Material shown –

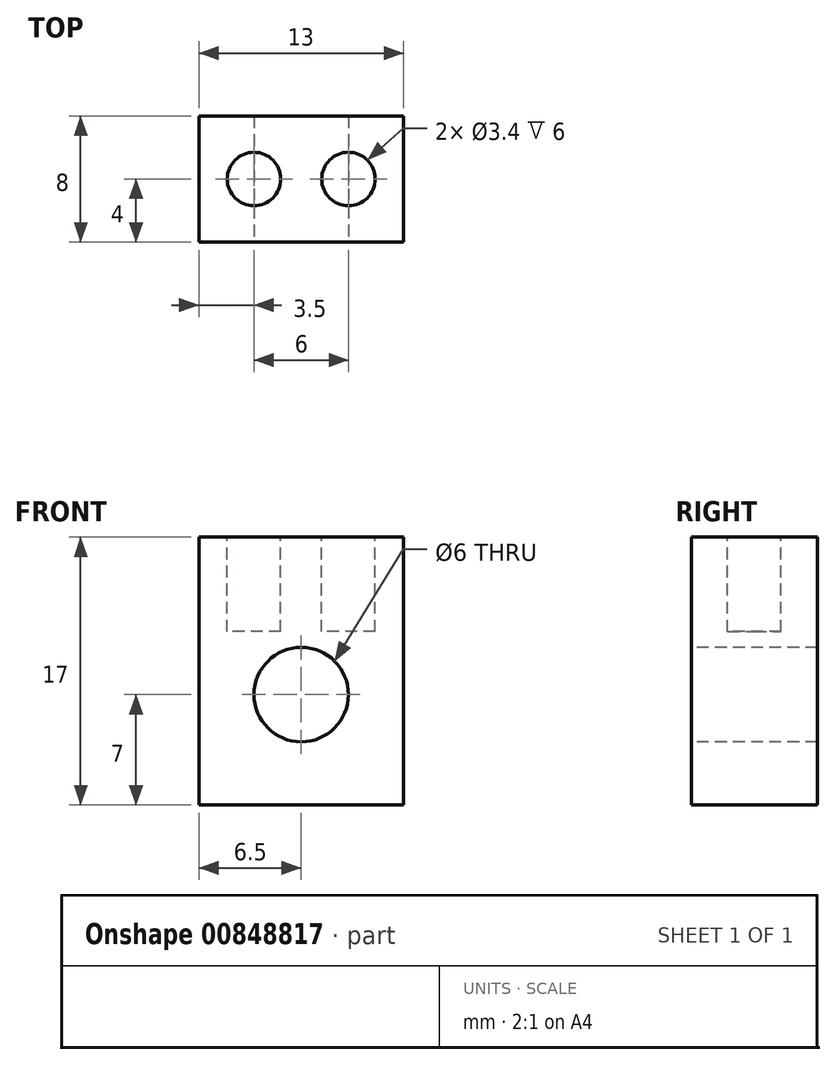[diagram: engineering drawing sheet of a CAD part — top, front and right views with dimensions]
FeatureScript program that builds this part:
annotation { "Feature Type Name" : "Feature", "Feature Type Description" : "" }
export const myFeature = defineFeature(function(context is Context, id is Id, definition is map)
    precondition{}
    {
        {
            var Q0;
            Q0=qCreatedBy(makeId("Front.planeOp"),FACE);
            var sketch = newSketch(context, id + "F0", { "sketchPlane" : qUnion([Q0])});
            skLineSegment(sketch, "E0.bottom", {"start": v(0, 0) * mm, "end": v(13, 0) * mm});
            skLineSegment(sketch, "E0.top", {"start": v(0, 17) * mm, "end": v(13, 17) * mm});
            skLineSegment(sketch, "E0.left", {"start": v(0, 0) * mm, "end": v(0, 17) * mm});
            skLineSegment(sketch, "E0.right", {"start": v(13, 0) * mm, "end": v(13, 17) * mm});
            skSolve(sketch);
        }
        {
            var Q0;
            Q0 = qSketchRegion(id + "F0", true);
            extrude(context, id + "F1", {"entities" : qUnion([Q0]), "depth" : 8 * mm, "offsetDistance" : 25 * mm});
        }
        {
            var Q0;
            Q0=makeQuery(id+"F1.opExtrude","SWEPT_FACE",FACE,{"disambiguationData":[OSD([sQuery(id+"F0.wireOp",EDGE,"E0.top")])]});
            var sketch = newSketch(context, id + "F2", { "sketchPlane" : qUnion([Q0])});
            skCircle(sketch, "E1", {"center": v(3.5, -4) * mm, "radius": 1.7 * mm});
            skCircle(sketch, "E2", {"center": v(9.5, -4) * mm, "radius": 1.7 * mm});
            skSolve(sketch);
        }
        {
            var Q0;
            Q0 = qSketchRegion(id + "F2", true);
            extrude(context, id + "F3", {"entities" : qUnion([Q0]), "operationType" : NewBodyOperationType.REMOVE, "oppositeDirection" : true, "depth" : 6 * mm, "offsetDistance" : 25 * mm});
        }
        {
            var Q0;
            Q0=makeQuery(id+"F1.opExtrude","CAP_FACE",FACE,{"disambiguationData":[OSD([sQuery(id+"F0.wireOp",EDGE,"E0.bottom"),sQuery(id+"F0.wireOp",EDGE,"E0.top"),sQuery(id+"F0.wireOp",EDGE,"E0.left"),sQuery(id+"F0.wireOp",EDGE,"E0.right")])],"isStart":false});
            var sketch = newSketch(context, id + "F4", { "sketchPlane" : qUnion([Q0])});
            skCircle(sketch, "E3", {"center": v(6.5, 7) * mm, "radius": 3 * mm});
            skSolve(sketch);
        }
        {
            var Q0;
            Q0 = qSketchRegion(id + "F4", true);
            extrude(context, id + "F5", {"entities" : qUnion([Q0]), "operationType" : NewBodyOperationType.REMOVE, "oppositeDirection" : true, "depth" : 25 * mm, "offsetDistance" : 25 * mm});
        }
    });
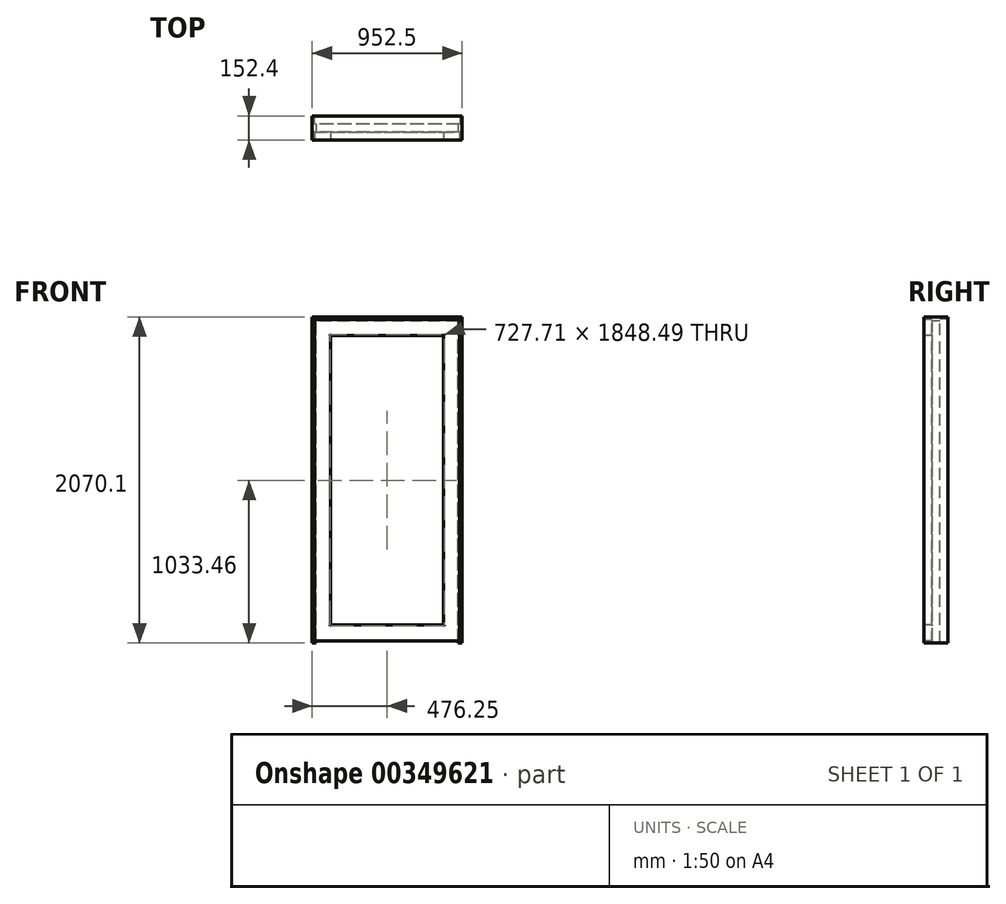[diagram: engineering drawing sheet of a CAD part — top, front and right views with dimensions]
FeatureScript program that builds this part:
annotation { "Feature Type Name" : "Feature", "Feature Type Description" : "" }
export const myFeature = defineFeature(function(context is Context, id is Id, definition is map)
    precondition{}
    {
        {
            var Q0;
            Q0=qCreatedBy(makeId("Front.planeOp"),FACE);
            var sketch = newSketch(context, id + "F0", { "sketchPlane" : qUnion([Q0])});
            skLineSegment(sketch, "E0.top", {"start": v(476.25, 1035.05) * mm, "end": v(-476.25, 1035.05) * mm});
            skLineSegment(sketch, "E0.left", {"start": v(476.25, -1035.05) * mm, "end": v(476.25, 1035.05) * mm});
            skLineSegment(sketch, "E0.right", {"start": v(-476.25, -1035.05) * mm, "end": v(-476.25, 1035.05) * mm});
            skPoint(sketch, "E0.middle", {"position": v(0, 0) * mm});
            skLineSegment(sketch, "E1.0", {"start": v(-463.55, -1035.05) * mm, "end": v(-463.55, 1022.35) * mm});
            skLineSegment(sketch, "E1.1", {"start": v(463.55, 1022.35) * mm, "end": v(-463.55, 1022.35) * mm});
            skLineSegment(sketch, "E1.2", {"start": v(463.55, -1035.05) * mm, "end": v(463.55, 1022.35) * mm});
            skLineSegment(sketch, "E2", {"start": v(-476.25, -1035.05) * mm, "end": v(-463.55, -1035.05) * mm});
            skLineSegment(sketch, "E3", {"start": v(463.55, -1035.05) * mm, "end": v(476.25, -1035.05) * mm});
            skSolve(sketch);
        }
        {
            var Q0;
            Q0 = qSketchRegion(id + "F0", true);
            extrude(context, id + "F1", {"entities" : qUnion([Q0]), "oppositeDirection" : true, "depth" : 152.4 * mm});
        }
        {
            var Q0;
            Q0=makeQuery(id+"F1.opExtrude","CAP_FACE",FACE,{"disambiguationData":[OSD([sQuery(id+"F0.wireOp",EDGE,"E0.top"),sQuery(id+"F0.wireOp",EDGE,"E0.left"),sQuery(id+"F0.wireOp",EDGE,"E0.right"),sQuery(id+"F0.wireOp",EDGE,"E1.0"),sQuery(id+"F0.wireOp",EDGE,"E1.1"),sQuery(id+"F0.wireOp",EDGE,"E1.2"),sQuery(id+"F0.wireOp",EDGE,"E2"),sQuery(id+"F0.wireOp",EDGE,"E3")])],"isStart":true});
            cPlane(context, id + "F2", {"entities" : qUnion([Q0]), "cplaneType" : CPlaneType.OFFSET, "offset" : 50.8 * mm, "oppositeDirection" : true, "width" : 152.4 * mm, "height" : 152.4 * mm});
        }
        {
            var Q0;
            Q0=qCreatedBy(id+"F2.planeOp",FACE);
            var sketch = newSketch(context, id + "F3", { "sketchPlane" : qUnion([Q0])});
            skLineSegment(sketch, "E4.top", {"start": v(463.55, 1022.35) * mm, "end": v(-463.55, 1022.35) * mm});
            skLineSegment(sketch, "E4.left", {"start": v(463.55, -1035.05) * mm, "end": v(463.55, 1022.35) * mm});
            skLineSegment(sketch, "E4.right", {"start": v(-463.55, -1035.05) * mm, "end": v(-463.55, 1022.35) * mm});
            skPoint(sketch, "E4.middle", {"position": v(0, 0) * mm});
            skLineSegment(sketch, "E5.0", {"start": v(450.85, -1035.05) * mm, "end": v(450.85, 1009.65) * mm});
            skLineSegment(sketch, "E5.1", {"start": v(450.85, 1009.65) * mm, "end": v(-450.85, 1009.65) * mm});
            skLineSegment(sketch, "E5.2", {"start": v(-450.85, -1035.05) * mm, "end": v(-450.85, 1009.65) * mm});
            skLineSegment(sketch, "E6", {"start": v(-450.85, -1035.05) * mm, "end": v(-463.55, -1035.05) * mm});
            skLineSegment(sketch, "E7", {"start": v(463.55, -1035.05) * mm, "end": v(450.85, -1035.05) * mm});
            skSolve(sketch);
        }
        {
            var Q0;
            Q0 = qSketchRegion(id + "F3", true);
            extrude(context, id + "F4", {"entities" : qUnion([Q0]), "operationType" : NewBodyOperationType.ADD, "oppositeDirection" : true, "depth" : 50.8 * mm});
        }
        {
            var Q0;
            Q0=makeQuery(id+"F1.opExtrude","CAP_FACE",FACE,{"disambiguationData":[OSD([sQuery(id+"F0.wireOp",EDGE,"E0.top"),sQuery(id+"F0.wireOp",EDGE,"E0.left"),sQuery(id+"F0.wireOp",EDGE,"E0.right"),sQuery(id+"F0.wireOp",EDGE,"E1.0"),sQuery(id+"F0.wireOp",EDGE,"E1.1"),sQuery(id+"F0.wireOp",EDGE,"E1.2"),sQuery(id+"F0.wireOp",EDGE,"E2"),sQuery(id+"F0.wireOp",EDGE,"E3")])],"isStart":true});
            var sketch = newSketch(context, id + "F5", { "sketchPlane" : qUnion([Q0])});
            skLineSegment(sketch, "E8.bottom", {"start": v(-460.38, 1019.18) * mm, "end": v(460.38, 1019.18) * mm});
            skLineSegment(sketch, "E8.top", {"start": v(-460.38, -1022.35) * mm, "end": v(460.38, -1022.35) * mm});
            skLineSegment(sketch, "E8.left", {"start": v(-460.38, 1019.18) * mm, "end": v(-460.37, -1022.35) * mm});
            skLineSegment(sketch, "E8.right", {"start": v(460.37, 1019.18) * mm, "end": v(460.38, -1022.35) * mm});
            skLineSegment(sketch, "E9.0", {"start": v(-358.78, -920.75) * mm, "end": v(358.78, -920.75) * mm});
            skLineSegment(sketch, "E9.1", {"start": v(-358.78, 917.58) * mm, "end": v(-358.78, -920.75) * mm});
            skLineSegment(sketch, "E9.2", {"start": v(-358.78, 917.58) * mm, "end": v(358.78, 917.58) * mm});
            skLineSegment(sketch, "E9.3", {"start": v(358.78, 917.58) * mm, "end": v(358.78, -920.75) * mm});
            skSolve(sketch);
        }
        {
            var Q0;
            Q0 = qSketchRegion(id + "F5", true);
            extrude(context, id + "F6", {"entities" : qUnion([Q0]), "oppositeDirection" : true, "depth" : 50.8 * mm});
        }
        {
            var Q0;
            Q0=makeQuery(id+"F6.opExtrude","CAP_FACE",FACE,{"disambiguationData":[OSD([sQuery(id+"F5.wireOp",EDGE,"E8.bottom"),sQuery(id+"F5.wireOp",EDGE,"E8.top"),sQuery(id+"F5.wireOp",EDGE,"E8.left"),sQuery(id+"F5.wireOp",EDGE,"E8.right"),sQuery(id+"F5.wireOp",EDGE,"E9.0"),sQuery(id+"F5.wireOp",EDGE,"E9.1"),sQuery(id+"F5.wireOp",EDGE,"E9.2"),sQuery(id+"F5.wireOp",EDGE,"E9.3")])],"isStart":true});
            var Q1;
            Q1=makeQuery(id+"F6.opExtrude","CAP_FACE",FACE,{"disambiguationData":[OSD([sQuery(id+"F5.wireOp",EDGE,"E8.bottom"),sQuery(id+"F5.wireOp",EDGE,"E8.top"),sQuery(id+"F5.wireOp",EDGE,"E8.left"),sQuery(id+"F5.wireOp",EDGE,"E8.right"),sQuery(id+"F5.wireOp",EDGE,"E9.0"),sQuery(id+"F5.wireOp",EDGE,"E9.1"),sQuery(id+"F5.wireOp",EDGE,"E9.2"),sQuery(id+"F5.wireOp",EDGE,"E9.3")])],"isStart":false});
            fillet(context, id + "F7", {"entities" : qUnion([Q0, Q1]), "radius" : 5.08 * mm, "tangentPropagation" : true, "allowEdgeOverflow" : false});
        }
    });
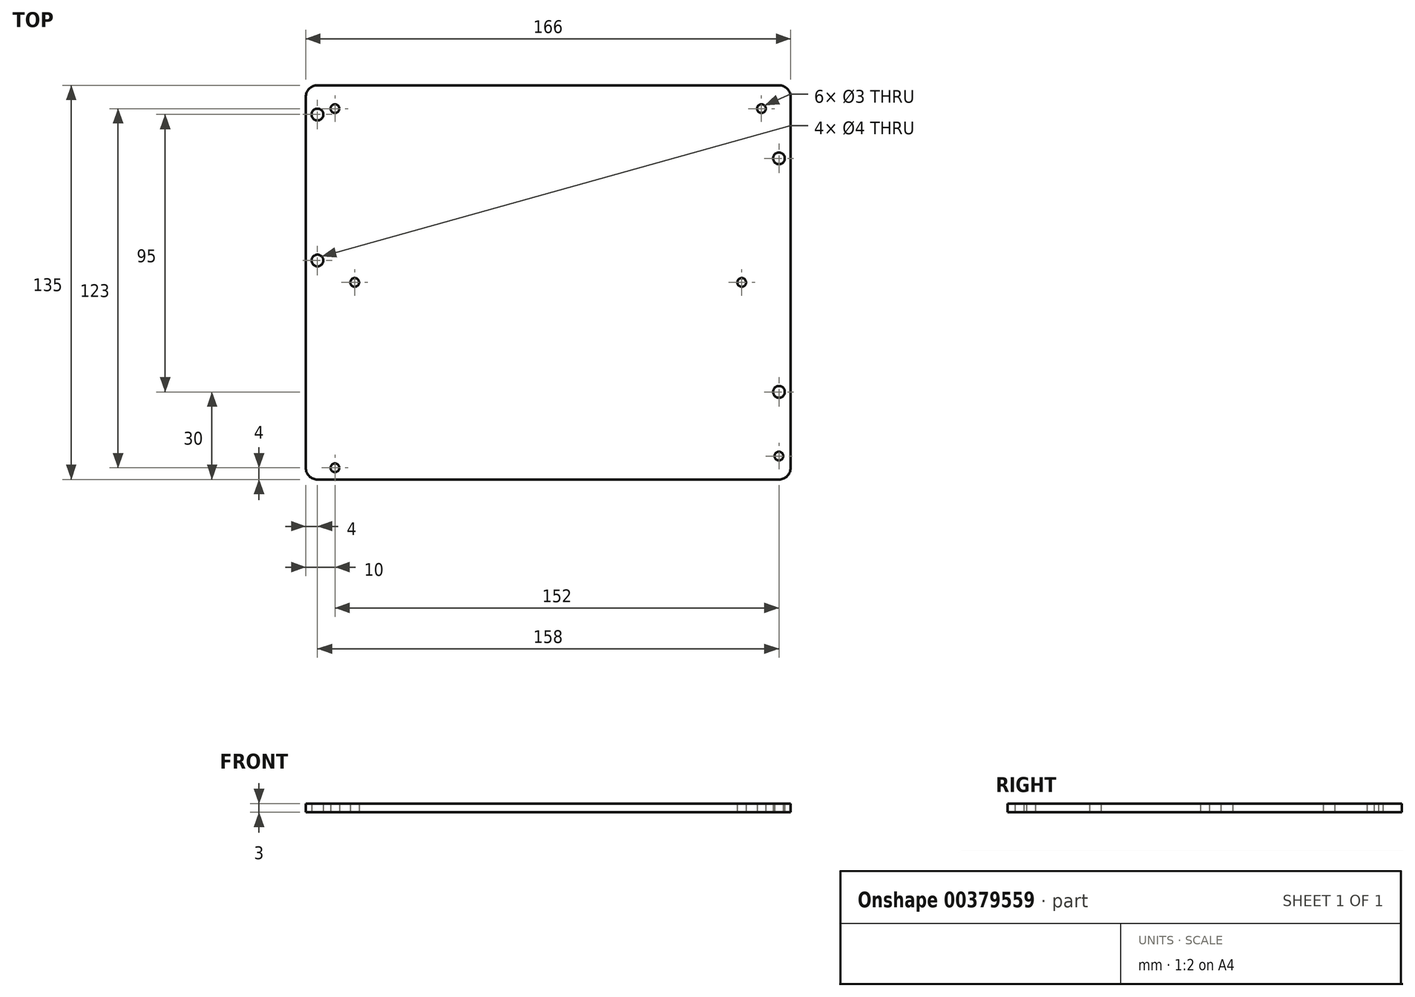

Exercise objective – Pull out each line above that contains the string "position", and copy each one in full.

Exercise solution –
            skPoint(sketch, "E0.middle", {"position": v(0, 0) * mm});
            skPoint(sketch, "E4.middle", {"position": v(0, 0) * mm});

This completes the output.